Bau des Turms XIIIe siècle (≈ 1350)
Mittelalterlicher Kern der heutigen Burg.
1620–1640
Gründung der Ritterhalle
Gründung der Ritterhalle 1620–1640 (≈ 1630)
Gemälde des Großen Sees von Malta.
XVIIe siècle
Zusatz von runden Türmen und Dach
Zusatz von runden Türmen und Dach XVIIe siècle (≈ 1750)
Transformation in klassischen Stil und Park.
1850
Bau von Gemeinden
Bau von Gemeinden 1850 (≈ 1850)
Erweiterung des Anwesens.
20 février 1980
Historisches Denkmal
Historisches Denkmal 20 février 1980 (≈ 1980)

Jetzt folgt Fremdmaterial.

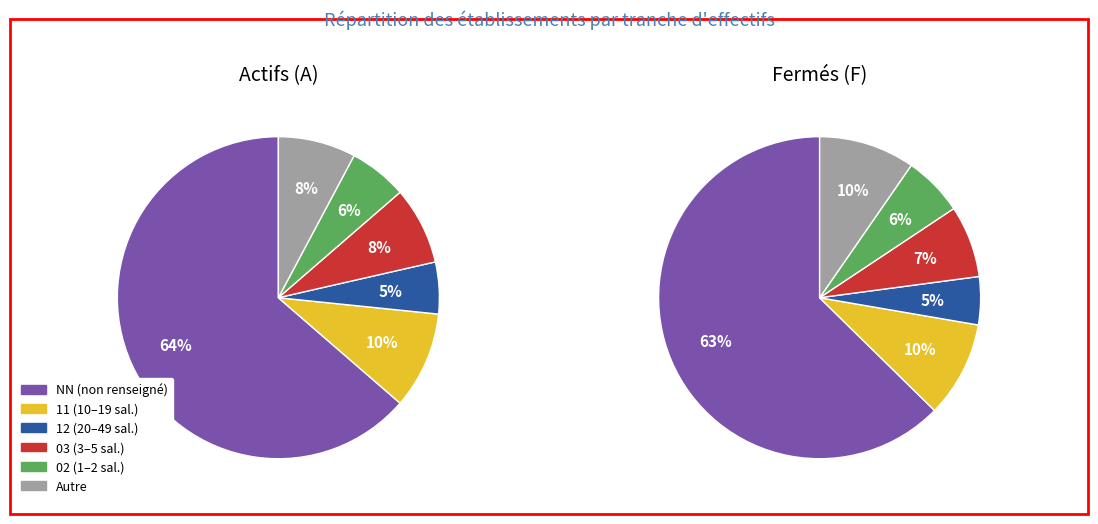

Which category has the smallest portion of the pie?

12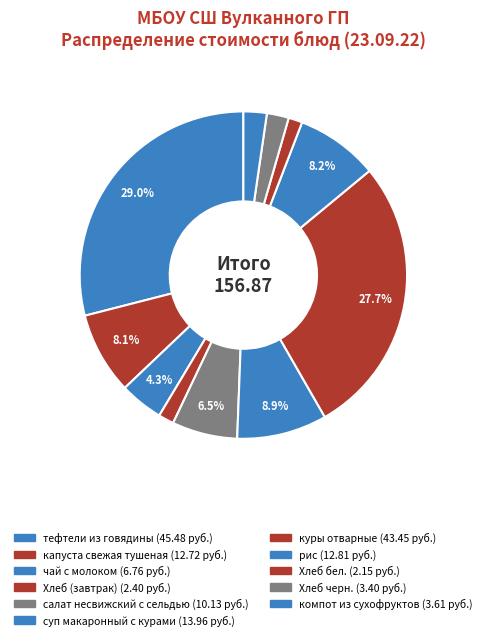

What is the largest slice in the pie chart?

тефтели из говядины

Schutz von Fassaden und Innendekorationen.
Aujourd'hui
Aujourd'hui
Aujourd'hui Aujourd'hui (≈ 2025)
Position de référence.
Kennzahlen
Jean-Bertrand de Luppé - Ritter des Malteserordens
Commander der Knights Hall.
Matteo Pérez d'Aleccio - Italienischer Maler
Autor der ursprünglichen Fresken in Malta.
Ursprung und Geschichte
Das Schloss von Lacassagne, in Saint-Avit-Frandat in Gers gelegen, ist ein Denkmal, dessen Bau vom 13. bis 19. Jahrhundert erstreckte. Es zeichnet sich durch eine zusammengesetzte Architektur aus, die einen mittelalterlichen Turmraum, Renaissance und klassische Ergänzungen (Rundtürme, Mansart Dach) und einen Flügel aus dem 19. Jahrhundert kombiniert. Der im 17. Jahrhundert geschaffene englische Park vervollständigt das Ensemble, das 1980 als historisches Denkmal für seine Fassaden, Dächer und die Halle der Ritter von Malta eingestuft wurde.
Das Hauptstück des Schlosses ist die teilweise Reproduktion des Rathauses der großen Meister der Ordnung des Johannes von Jerusalem, ursprünglich in La Valette (Malta). Hergestellt zwischen 1620 und 1640 von Jean-Bertrand de Luppé, Ritter des Ordens und Eigentümer der Räumlichkeiten, beherbergt dieses Zimmer vierzehn Leinwand illustriert den Großen Stuhl von Malta (1565) und ein Porträt seines Sponsors. Obwohl nicht identisch mit dem ursprünglichen Malteser – während des Zweiten Weltkriegs beschädigt –, bietet es ein einzigartiges Zeugnis dieses Bildzyklus, der von italienischen Künstlern nach den Fresken von Matteo Pérez d'Aleccio aufgeführt wird.
Der Name Lacassagne stammt aus dem Cassanha Gascon ("chênaie"), der die lokale Landschaft widerspiegelt. Das Schloss, das seit 1582 in der Familie von Luppé geblieben ist, zeigt den Einfluss der Ritter von Malta in Gascony. Die Knights' Hall mit geschnitzten Holzarbeiten, Leinwand und Patronen, die Malta vertreten, ist ein seltenes dekoratives Ensemble in Frankreich. Die Commons und Orangerie, datiert 1850, vervollständigen diese Domäne, deren Geschichte sich sieben Jahrhunderte erstreckt.
Der dokumentarische Wert von Lacassagne liegt in seiner teilweisen Reproduktion des Zyklus von d'Aleccio, anders in Malta oder in anderen Kopien (wie dem Greenwich Museum). Unterschiede mit dem Original – wie z.B. das Hinzufügen eines Blickes auf Valletta von maltesischen Fresken – schlagen eine lokale Anpassung der Modelle vor, die der Künstler im 16. Jahrhundert graviert hat. Diese Burg bezeugt somit den kulturellen Austausch zwischen Biscay, Malta und Italien in der modernen Zeit.